Après avoir exploré la tourmente d’un auteur aux portes de la mort avec le roman graphique Le dernier jour de Howard Philips Lovecraft, l’écrivain Romuald Giulivo dépeint dans son nouveau roman l’état d’esprit revêche de Luca, un adolescent participant à un stage d’équitation en Italie. Si les vacances d’été sont habituellement synonymes de repos, de joie et de plaisir, le jeune homme va vivre une saison en enfer à cause de son entraîneur, le charismatique maestro Oscare Trappola. Pur sang est ainsi construit comme un long supplice physique et psychologique qui permet à l’auteur de faire ressortir les émotions de son héros. En effet, le récit est raconté par Luca, comme s’il confiait ses pensées au lecteur. Le personnage-narrateur nous dévoile un point de vue désabusé sur le monde qui l’entoure, en vitupérant ses parents ou en se méfiant de ses camarades durant le stage. Ce ton insolent, proche de la langue parlée employée par Louis-Ferdinand Céline dans Voyage au bout de la nuit, donne à la narration une intensité remarquable. Ce parti-pris stylistique traduit surtout une colère désespérée de la part de Luca. La problématique de ce personnage est justement d’être capable de maîtriser une part sombre de sa personnalité. Le roman développe progressivement cet enjeu d’ordre émotionnel qui se cristallise au travers de la relation tendue entre Luca et son entraîneur, supposé mentor.

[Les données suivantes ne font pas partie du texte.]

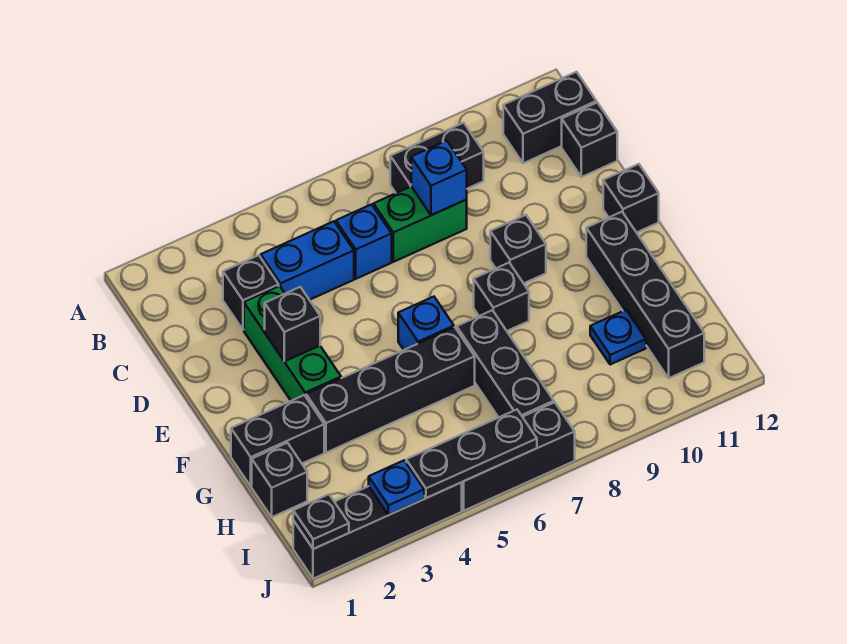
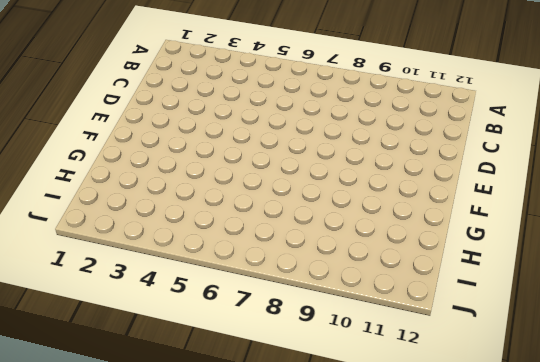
none -> black 1x2 brick [390,123,484,193]
none -> black 1x2 brick [503,72,596,163]
none -> black 1x1 brick [223,255,279,330]

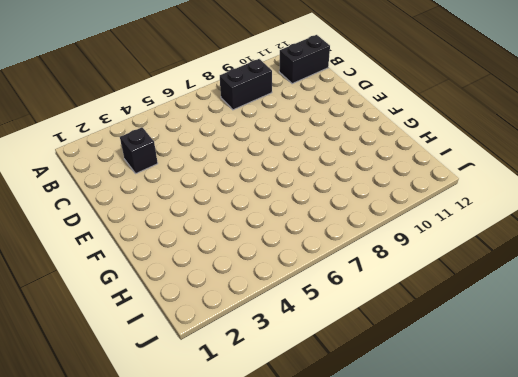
none -> blue 1x2 brick [261,221,354,300]
none -> blue 1x1 brick [336,204,392,279]
none -> green 1x2 brick [374,187,467,262]

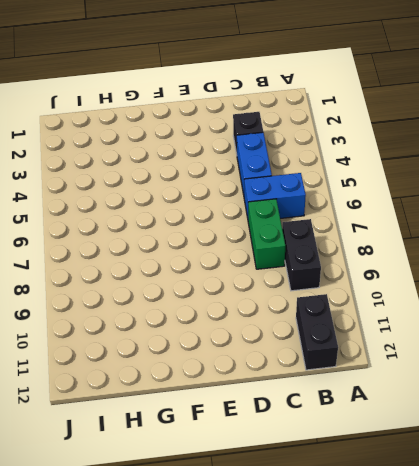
blue 1x2 brick [244,173,306,219] -> blue 1x1 brick [336,204,392,279]
none -> black 1x1 brick [562,103,617,177]
none -> green 1x3 brick [244,286,341,401]
none -> black 1x1 brick [490,215,546,283]

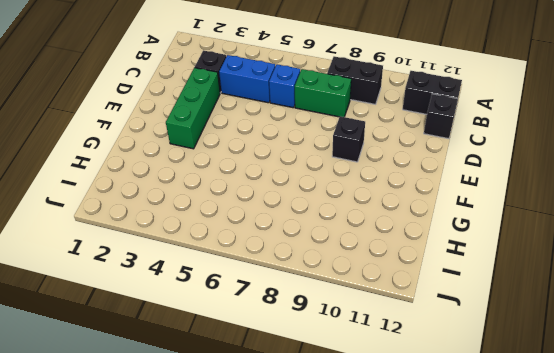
none -> black 1x1 brick [603,164,659,232]
none -> blue 1x1 brick [398,297,454,350]
none -> black 1x1 brick [474,263,529,331]

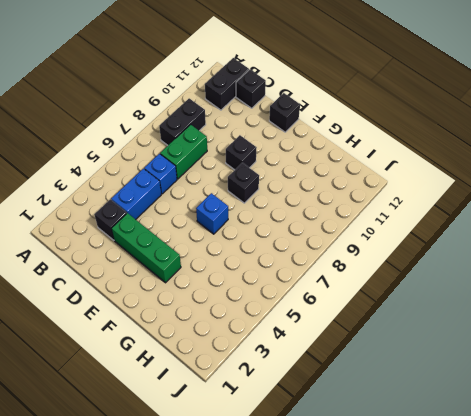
none -> black 1x4 brick [586,212,704,378]
none -> black 1x2 brick [231,395,324,486]
none -> black 1x4 brick [306,327,475,453]

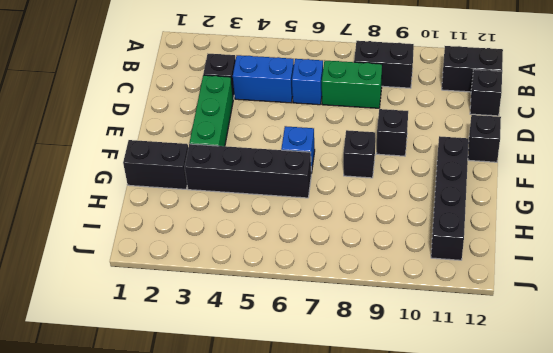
none -> black 1x3 brick [457,310,554,417]
none -> black 1x1 brick [252,443,307,517]
none -> blue 1x1 plate [590,310,646,365]

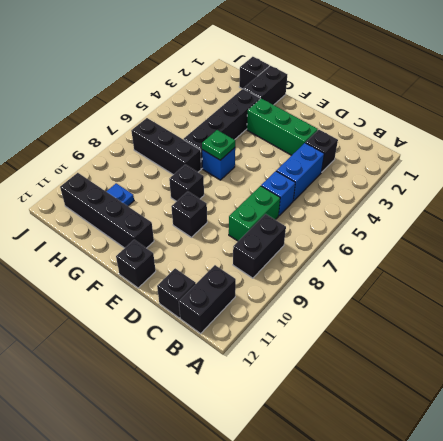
green 1x1 plate [202,130,235,160] -> none
none -> black 1x4 brick [293,482,462,579]
none -> black 1x3 brick [462,402,575,511]
none -> blue 1x1 brick [411,141,467,215]

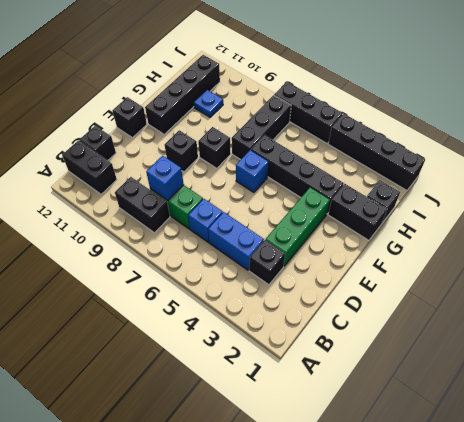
none -> black 1x1 brick [265,287,320,362]
none -> black 1x1 plate [293,494,349,549]
none -> blue 1x1 plate [369,460,424,515]

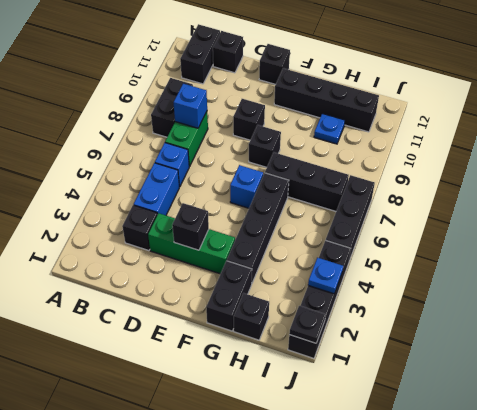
none -> black 1x3 plate [406,410,537,498]

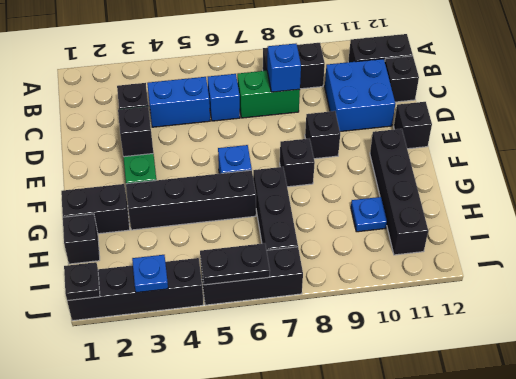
blue 2x2 brick [325,59,395,132] -> none
black 1x2 plate [200,243,270,285] -> black 1x3 plate [406,410,537,498]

Oscare Trappola est un personnage absolument détestable mais profondément ambigu. Il est un maestro réputé, comme le rappelle le narrateur :
« Je me rappelais que le type était considéré comme un génie, et aussi qu’il entretenait le mystère sur ses origines. […] Personne ne connaissait la vérité, […] tant il savait user au choix d’un bon sens terrien, d’une gouaille de voyou ou d’une aisance insolente en société » (p. 31).
L’homme a forgé sa propre légende et maintient constamment une attitude magnétique. Son surnom Janus, en référence à la divinité romaine à deux visages, annonce au lecteur le caractère vicieux et manipulateur qu’il dévoilera auprès de ses élèves. Ses méthodes d’entraînement peu orthodoxes ne manquent pas de décontenancer le personnage principal :
« [Les instructeurs] affirmaient d’un ton péremptoire que l’on ne pouvait pas tricher avec un cheval […]. […] Ça leur donnait une prestance, un air supérieur, mais Janus n’avait pas besoin de ça. Le silence qu’il imposait depuis le haut des gradins suffisait. Nous pouvions sentir son regard sur nous tandis qu’il […] relevait le plus infime déséquilibre dans nos positions » (pp. 37-38).
Le maestro exerce une pression sur les apprentis équestres, ce qui lui permet de les avoir sous son emprise. Luca se retrouve affaibli durant tout le stage. Il témoigne en tant que narrateur du récit de ses élans de colère et, par conséquent, le roman déroule une accumulation de stades émotionnels. Avec sa structure en crescendo, Pur sang développe une réflexion sur le mal qui habite en chacun de nous à travers la relation maître-élève étouffante entre le personnage-narrateur et son entraîneur sadique.
Parfois nous pouvons être notre pire ennemi, nous enseigne Romuald Giulivo dans son nouveau roman, publié aux Éditions du Rouergue. Pur sang est un roman noir pour adolescents traitant avec intensité du thème de la cruauté. Le maestro Trappola exploite les blessures intérieures de son élève Luca afin de l’avoir sous son emprise et de réveiller en lui une haine dévastatrice. La narration subjective retranscrit parfaitement le tempérant sanguin du personnage principal afin de nous plonger dans cette épreuve psychologique et physique. Ce récit court ausculte avec précision les démons de l’âme humaine à l’aide d’un style d’écriture incisif qui fait ressortir les ambigüités d’un séjour vécu du point de vue d’un adolescent en colère avec le monde.